## Task instructions
Take the line that contains "5) black tray" and each line after it in the material below, and transcribe them exactly, stopping at the end.

## Records to use
== Segment start ==

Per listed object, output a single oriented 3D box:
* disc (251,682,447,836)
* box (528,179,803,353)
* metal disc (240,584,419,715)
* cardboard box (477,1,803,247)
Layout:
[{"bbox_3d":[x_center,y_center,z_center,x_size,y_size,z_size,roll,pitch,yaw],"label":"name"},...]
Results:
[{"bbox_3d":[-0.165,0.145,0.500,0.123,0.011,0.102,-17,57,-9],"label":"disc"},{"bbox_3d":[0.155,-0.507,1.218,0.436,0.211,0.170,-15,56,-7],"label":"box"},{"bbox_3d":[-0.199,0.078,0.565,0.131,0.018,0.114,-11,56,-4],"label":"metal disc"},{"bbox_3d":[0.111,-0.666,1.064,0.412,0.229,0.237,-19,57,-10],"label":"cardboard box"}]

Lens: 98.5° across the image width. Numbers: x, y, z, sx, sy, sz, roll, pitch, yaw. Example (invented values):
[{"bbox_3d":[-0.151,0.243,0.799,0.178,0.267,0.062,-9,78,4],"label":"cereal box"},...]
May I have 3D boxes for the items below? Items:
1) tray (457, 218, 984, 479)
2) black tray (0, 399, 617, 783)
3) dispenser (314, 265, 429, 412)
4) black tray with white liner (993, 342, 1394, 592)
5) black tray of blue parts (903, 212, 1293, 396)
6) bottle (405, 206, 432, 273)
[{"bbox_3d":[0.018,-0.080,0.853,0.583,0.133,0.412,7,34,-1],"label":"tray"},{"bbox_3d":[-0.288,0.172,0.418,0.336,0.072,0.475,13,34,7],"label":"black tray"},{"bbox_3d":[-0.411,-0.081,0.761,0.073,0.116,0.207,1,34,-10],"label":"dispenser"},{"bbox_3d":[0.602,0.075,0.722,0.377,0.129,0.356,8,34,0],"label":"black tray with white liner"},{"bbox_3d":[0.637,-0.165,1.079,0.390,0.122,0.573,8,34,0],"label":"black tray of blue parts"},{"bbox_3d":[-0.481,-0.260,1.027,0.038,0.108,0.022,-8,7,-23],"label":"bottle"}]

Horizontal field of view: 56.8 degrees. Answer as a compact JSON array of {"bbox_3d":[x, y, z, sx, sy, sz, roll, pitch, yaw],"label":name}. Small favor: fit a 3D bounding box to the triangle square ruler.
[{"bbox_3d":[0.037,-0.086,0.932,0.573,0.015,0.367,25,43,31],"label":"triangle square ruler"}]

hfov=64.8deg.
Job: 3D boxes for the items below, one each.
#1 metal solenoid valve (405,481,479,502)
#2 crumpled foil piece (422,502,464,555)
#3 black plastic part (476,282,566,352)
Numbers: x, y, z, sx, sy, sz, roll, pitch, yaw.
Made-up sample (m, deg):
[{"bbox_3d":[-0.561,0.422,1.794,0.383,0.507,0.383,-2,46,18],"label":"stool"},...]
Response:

== Segment end ==

## Task output
5) black tray of blue parts (903, 212, 1293, 396)
6) bottle (405, 206, 432, 273)
[{"bbox_3d":[0.018,-0.080,0.853,0.583,0.133,0.412,7,34,-1],"label":"tray"},{"bbox_3d":[-0.288,0.172,0.418,0.336,0.072,0.475,13,34,7],"label":"black tray"},{"bbox_3d":[-0.411,-0.081,0.761,0.073,0.116,0.207,1,34,-10],"label":"dispenser"},{"bbox_3d":[0.602,0.075,0.722,0.377,0.129,0.356,8,34,0],"label":"black tray with white liner"},{"bbox_3d":[0.637,-0.165,1.079,0.390,0.122,0.573,8,34,0],"label":"black tray of blue parts"},{"bbox_3d":[-0.481,-0.260,1.027,0.038,0.108,0.022,-8,7,-23],"label":"bottle"}]

Horizontal field of view: 56.8 degrees. Answer as a compact JSON array of {"bbox_3d":[x, y, z, sx, sy, sz, roll, pitch, yaw],"label":name}. Small favor: fit a 3D bounding box to the triangle square ruler.
[{"bbox_3d":[0.037,-0.086,0.932,0.573,0.015,0.367,25,43,31],"label":"triangle square ruler"}]

hfov=64.8deg.
Job: 3D boxes for the items below, one each.
#1 metal solenoid valve (405,481,479,502)
#2 crumpled foil piece (422,502,464,555)
#3 black plastic part (476,282,566,352)
Numbers: x, y, z, sx, sy, sz, roll, pitch, yaw.
Made-up sample (m, deg):
[{"bbox_3d":[-0.561,0.422,1.794,0.383,0.507,0.383,-2,46,18],"label":"stool"},...]
Response:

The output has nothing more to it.